Oliver
estira el brazo y me agarra mi mano entre las suyas. Está dormido.
La española me habla todo el viaje de cosas que no me interesan,
lugares de la India, nombres que no voy a recordar. Yo quiero cerrar
los ojos y apoyarme sobre el hombro de Oliver, rodearlo con el brazo.
Hay mucho ruido de la ruta, del colectivo destartalándose y la
música de la radio como para mantener una conversación. Odio
levantar la voz y a veces tener que hacerme la que escuché o tener
que pedir que me repitan algo. Odio tener que pedir que me repitan
algo. Le suena el teléfono y lo busca adentro de su mochila
desesperada. Yo aprovecho y cabeceo, me hago la que se me cierran los
ojos, lo hago tan bien que hasta me lo creo, me da sueño y empiezo a
sentirme un poquito mareada. Apoyo la cabeza sobre el hombro de
Oliver, él me rodea con el brazo, encuentro un hueco perfecto abajo
de su clavícula, rota tantas veces.

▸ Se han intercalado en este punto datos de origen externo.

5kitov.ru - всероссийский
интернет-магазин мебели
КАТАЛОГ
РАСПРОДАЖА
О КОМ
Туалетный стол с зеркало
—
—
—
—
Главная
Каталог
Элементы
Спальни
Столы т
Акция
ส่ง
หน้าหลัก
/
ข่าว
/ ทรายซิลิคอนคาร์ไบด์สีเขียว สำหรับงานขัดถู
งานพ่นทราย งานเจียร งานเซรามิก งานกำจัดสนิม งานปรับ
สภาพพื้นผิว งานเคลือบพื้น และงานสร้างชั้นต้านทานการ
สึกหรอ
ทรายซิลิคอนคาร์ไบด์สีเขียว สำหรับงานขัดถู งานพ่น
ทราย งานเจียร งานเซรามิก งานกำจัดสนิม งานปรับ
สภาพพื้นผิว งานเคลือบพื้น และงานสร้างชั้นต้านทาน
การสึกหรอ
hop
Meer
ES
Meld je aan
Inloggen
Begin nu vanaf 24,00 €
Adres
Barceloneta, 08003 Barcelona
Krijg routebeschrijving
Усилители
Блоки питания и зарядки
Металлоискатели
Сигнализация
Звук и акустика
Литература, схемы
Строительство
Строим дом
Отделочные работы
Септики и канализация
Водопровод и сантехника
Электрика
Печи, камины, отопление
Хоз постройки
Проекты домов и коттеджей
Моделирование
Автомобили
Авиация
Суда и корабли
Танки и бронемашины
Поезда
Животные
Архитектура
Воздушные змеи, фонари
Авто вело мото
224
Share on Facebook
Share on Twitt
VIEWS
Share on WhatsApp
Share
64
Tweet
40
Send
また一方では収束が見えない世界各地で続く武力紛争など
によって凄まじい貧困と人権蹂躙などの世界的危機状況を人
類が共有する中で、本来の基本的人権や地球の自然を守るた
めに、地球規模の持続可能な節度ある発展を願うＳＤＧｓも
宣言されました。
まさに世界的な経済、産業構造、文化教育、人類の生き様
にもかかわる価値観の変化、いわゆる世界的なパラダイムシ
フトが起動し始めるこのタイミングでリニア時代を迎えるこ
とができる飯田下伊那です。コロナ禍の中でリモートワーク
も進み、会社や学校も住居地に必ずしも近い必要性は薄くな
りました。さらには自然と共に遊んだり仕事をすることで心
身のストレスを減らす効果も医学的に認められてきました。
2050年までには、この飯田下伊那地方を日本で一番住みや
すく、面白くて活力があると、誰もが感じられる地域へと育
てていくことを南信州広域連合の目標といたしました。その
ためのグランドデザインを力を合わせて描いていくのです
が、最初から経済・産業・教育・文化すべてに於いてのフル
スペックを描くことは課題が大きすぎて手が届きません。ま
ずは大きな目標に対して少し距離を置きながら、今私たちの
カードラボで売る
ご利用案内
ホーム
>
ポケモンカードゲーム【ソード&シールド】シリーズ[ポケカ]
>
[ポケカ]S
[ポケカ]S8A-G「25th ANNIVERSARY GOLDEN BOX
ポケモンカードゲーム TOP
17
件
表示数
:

Soy libre de nuevo. En el
colectivo hay olor a caca humana.
Cometí
el grave error de confesarle a Oliver que me gusta robar cosas. Me
pidió que le diera un ejemplo de cosas que me había robado.
Había empezado con cosas chiquitas, nunca a negocios chicos, sino a supermercados, aeropuertos, negocios caros.
-Por
ejemplo, mi billetera, le dije y me miró horrorizado.
-La
robé en el aeropuerto de Auckland.
-¡Qué
hermosa billetera!, me dice todo el mundo, y yo siempre recuerdo el
robo avergonzada en secreto. No sé por qué lo hago, pero me
encanta. Algo de saber que me pueden descubrir, pero que yo soy más
inteligente y mejor mentirosa que ellos. Hasta tengo un sistema de
mentiras ideadas en caso de que me agarren. Oliver desaprueba, cada
tanto me sermonea al respecto, desde que estamos en la India todavía
más. Entonces a mí me gusta contarle sobre más cosas que robé,
porque me imagino lo que diría Catie, y lo que diría Oliver al
respecto, los dos tan adentro de las reglas y las locuras del mundo
enfermo que se construyeron. Yo quiero salirme de esa esfera
disparada a mil millones de kilometros por hora, como un meteorito
hacia el mal, hacia todo lo que Santa Catie no haría. Oliver, tu
futura esposa es ladrona. La última vez le conté
que Ciaran me había enseñado a robar en el Wallmart y que muchas
veces robábamos paltas y cosas caras para cocinar. Me preguntó si me
había robado las bombachas rosas y le dije que no, esas las compré.
Sospechaba que no iba a conseguir bombachas en la India y en
Australia eran muy caras. Compré un paquete del supermercado y
cuando llegué a la casa lo abrí. Ashley me encontró en la
habitación desplegando uno a uno las bombachas enormes sobre la cama.
Nos agarró un ataque de risa, ella se puso una en la cabeza, la
cubría como una gorra de natación. Yo me puse una por encima de las
calzas, era grande como un short, mis cachetes del culo quedaban
absolutamente cubiertos y sostenidos por algodón. Nunca había
tenido bombachas tan grandes. Pero no estaba para andar gastando más
dólares en coqueterías y considerando la falta de expectativas
sexuales con Oliver, no me pareció importante. Igual siempre
aprovechaba para reírme un rato de ellas.